§ **Excerpt to read**:

How to Deal With Lying Kids

How to deal with Lying KidsDealing with lying children presents a difficult choice.  When they're young, lying seems like a developmental milestone; they are catching on that they may have an exploitable information advantage.  Since they are developing a marvelous new power it feels like we should be accepting misuse from time to time.  On the other hand most of us know liars who have mastered their sophisticated power and harness it freely to swindle others.  We wouldn't want our children to become grown-up liars.  Here are my suggestions for handling lying children.

Accept No Lying

I don't associate with liars.  Not at all. No way.  I've met too many in my life and they've stolen too much from me (you can read about some of the time's I've been cheated and stolen from by my trusted business partners in All-In: How I Made $800,000 in a Lifetime and $15,000 Last Week).  You can't talk to a liar because they make up information.  You can't make plans with a liar because they are willing to jeopardize them.  You can't make a deal with a liar because they won't hold up their end.  Being a liar negates any good skills or qualities a person may have.  In real life, if I find out that someone has lied to me then I disengage and never trust that person with anything.  For any important matters, they don't exist.

Because I love my kids I've told them my views on lying, and I tell them in the same way I described above.  People who lie are not worth talking to or dealing with.  That's all, just the facts.  Here are some points I told my kids:

  1. People who lie are not worth talking because what they say might not be true.
  2. There is never any reason good enough to lie.  Brave people tell the truth even if they did something wrong.  Trying to get away from a punishment is not worth becoming a liar for.
  3. It is very hard to fix a lie because even if you are sorry, nobody will believe it since you proved your were a liar.
  4. I explain that if my kids ever lied to me then it is a severe injury to our relationship.  I would feel very sad that I couldn't trust what they said.

§ **Data section**:
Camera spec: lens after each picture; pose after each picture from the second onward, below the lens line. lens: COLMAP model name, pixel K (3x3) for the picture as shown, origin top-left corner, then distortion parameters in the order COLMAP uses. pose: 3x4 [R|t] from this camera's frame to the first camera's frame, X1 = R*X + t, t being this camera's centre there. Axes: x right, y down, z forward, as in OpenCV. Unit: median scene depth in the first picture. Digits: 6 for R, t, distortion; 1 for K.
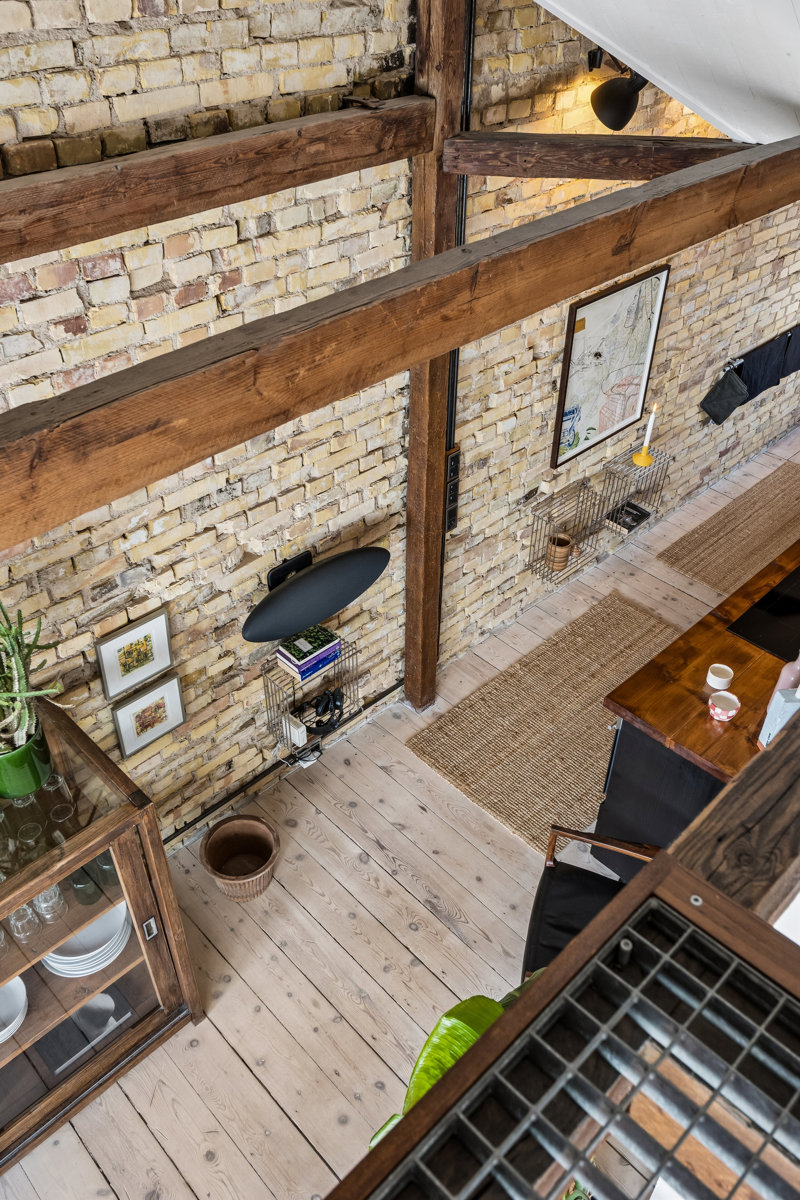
lens RADIAL K [[949.1, 0, 399.0], [0, 949.1, 595.8], [0, 0, 1]] dist [0.008139, 0.001370]
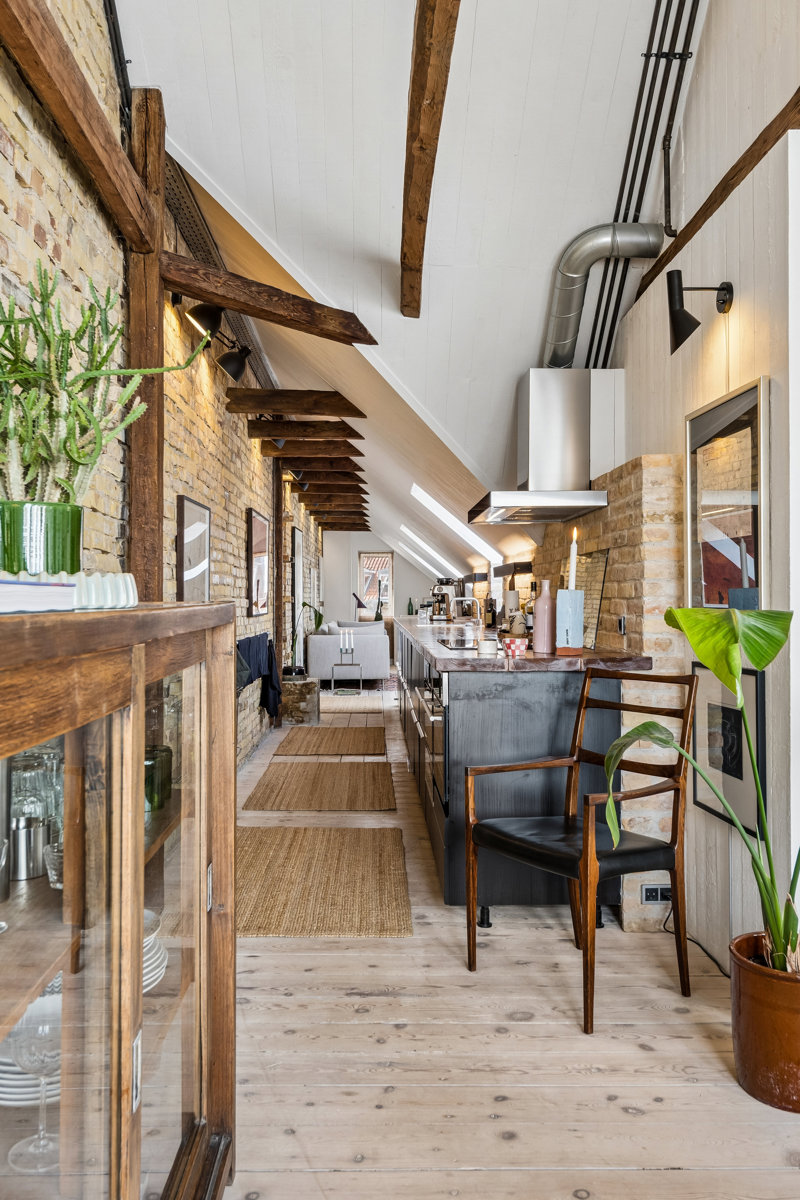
lens RADIAL K [[949.1, 0, 400.6], [0, 949.1, 599.8], [0, 0, 1]] dist [0.008139, 0.001370]
pose [[0.673743, -0.003130, 0.738959, -0.567199], [0.470483, 0.772941, -0.425687, 0.469003], [-0.569839, 0.634471, 0.522236, 0.411173]]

§ **Problem to work on**:
Answer these from the piece on lying kids:
1. According to its opening, what are young children catching on to when they start lying?
2. What does the writer do after finding out that someone has lied to them?
3. In the points told to the kids, what do brave people do?

§ **Answer**:
1. That they may have an exploitable information advantage.
2. The writer disengages and never trusts that person with anything.
3. They tell the truth even if they did something wrong.